A breastfeeding mother of two kept in police custody for 11 hours after misgendering a transgender woman on Twitter pleaded not guilty to charges in court on 18 September 2019 before her defence barrister announced she will be making a ‘bad character application’ regarding the complainant.

Kate Scottow, 38, was arrested in front of her children last December after a complaint was made to police by Stephanie Hayden, 46, a trans woman who describes herself as a lawyer and social commentator, over messages posted on the social networking platform.

Mrs Scottow was charged in August with ‘sending false messages’ but the charge was amended by the Crown Prosecution Service to ‘persistent’ messages during the hearing at Stevenage Magistrates Court. The prosecution counsel, Daniel Siong, told magistrates: ‘This is a novel case’.

As a trial date was agreed for 6 February 2020, defence counsel Diana Wilson of 9 Bedford Row Chambers said extended time in the witness box for Ms Hayden would be required alleging ‘because of her extensive bad character’. Ms Wilson added: ‘I can’t bring it [the application] until I have the relevant material.’

Earlier she noted: ‘There is quite a lot of disclosure pending.’

The defence also stated its intent to make an application over abuse of process.

The Crown’s case against Mrs Scottow, a PhD student, refers to ‘making persistent use of a public electronic communications network’ for the purpose of ‘causing annoyance, inconvenience or needless anxiety’ to another under an obscure subsection of the Communication Act’s controversial section 127. It carries a potential six-month prison sentence.

Crown advocate Mr Siong said: ‘It is an unusual case involving allegedly criminal Twitter messages.’

Ms Wilson told the court: ‘There are two main issues.

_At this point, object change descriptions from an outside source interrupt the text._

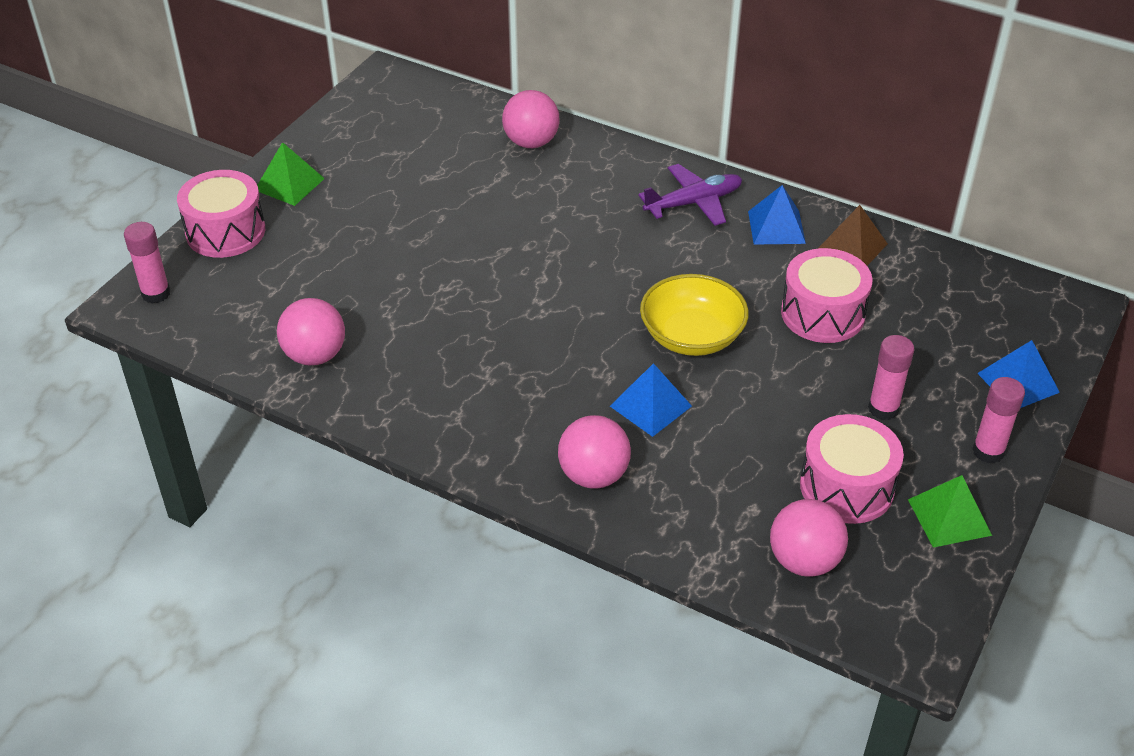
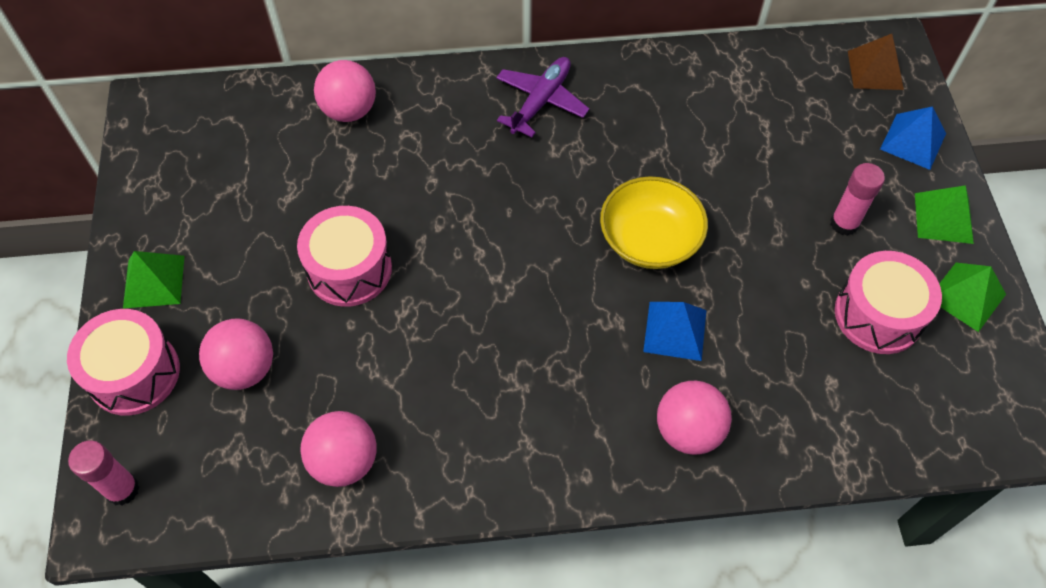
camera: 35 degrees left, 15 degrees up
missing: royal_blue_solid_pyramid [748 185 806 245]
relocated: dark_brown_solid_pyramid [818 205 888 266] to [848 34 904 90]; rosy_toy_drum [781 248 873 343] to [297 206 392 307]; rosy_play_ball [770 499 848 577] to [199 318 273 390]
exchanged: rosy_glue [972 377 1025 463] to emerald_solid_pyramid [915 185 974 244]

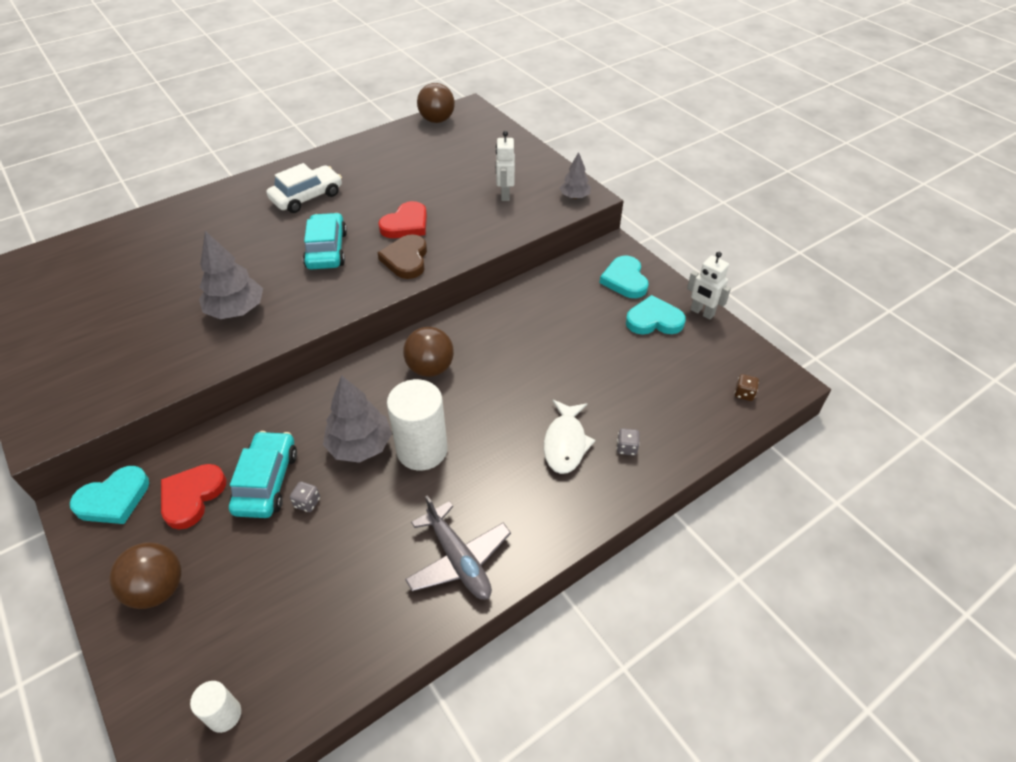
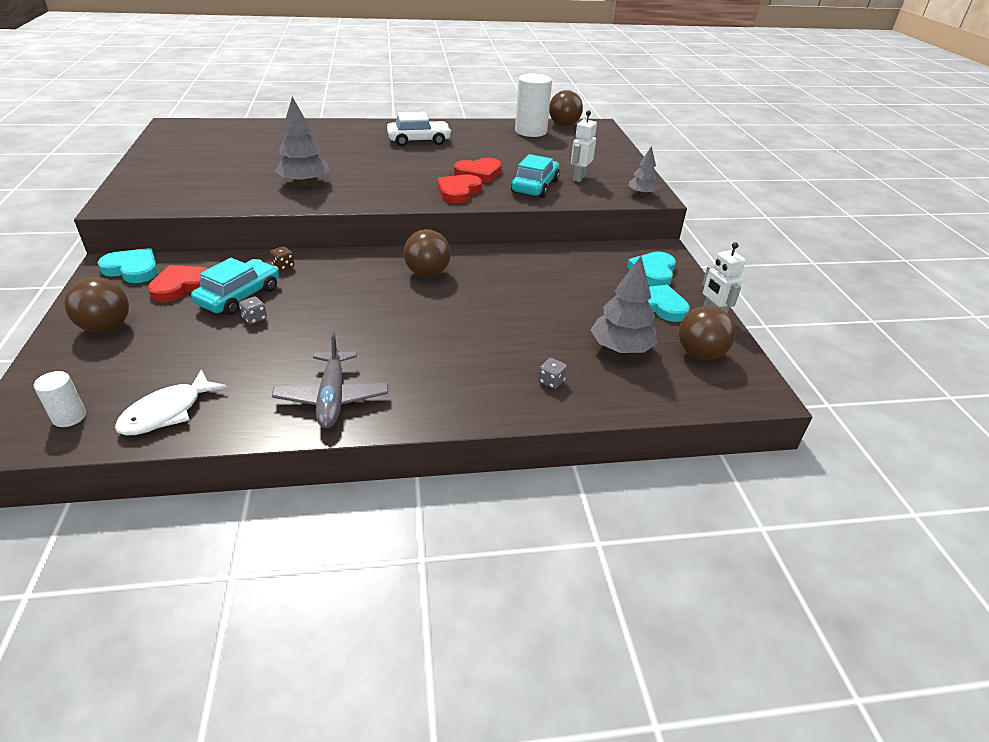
camera: 25 degrees right, 10 degrees down
appeared: dark_brown_play_ball [679 306 736 360]
relocated: turquoise_automobile [303 213 347 269] to [511 154 560 198]; dark_brown_game_die [735 374 759 401] to [270 246 294 271]; ash-grey_fir_tree [323 375 392 463] to [591 256 658 353]; pure_white_solid_cylinder [387 379 448 471] to [515 74 552 137]; pure_white_fish [544 399 595 474] to [115 369 227 436]
colour: dark_brown_heart_shape [378 234 427 279] to red_heart_shape [437 175 482 203]
spun: turquoise_heart_shape [70 466 149 524] = [97 248 158 283] 150 degrees counterclockwise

The first rests on whether Twitter is a public electronic communications network,’ which she said ‘had not been litigated in the high court’.

The second was the defendant’s intent, claiming the impact of the messages was ‘irrelevant’ and referencing also her rights under Article 10, a section of the European Convention on Human Rights that covers freedom of expression and to hold opinions.

The trial is scheduled to take place at the magistrates court over two days in front of District Judge Dodd [I think; it sounded like Dobbs] in a case that has attracted international attention after Mrs Scottow’s arrest including from Donald Trump Jnr and Prime Minister Boris Johnson.

Mrs Scottow spent seven hours in a cell at Stevenage Police Station after she had been frisked in front of her children at home in Hitchin, Herts, by four officers from Hertfordshire Police on 1 December last year. Her daughter, who is autistic, was aged 10 at the time and her son 20  months.

According to ushers, Ms Hayden was given permission to attend the hearing, although witnesses are usually not allowed into the courtroom until giving evidence. Ms Hayden left the building before the hearing began.

Civil action against Mrs Scottow has been stayed until after the prosecution trial.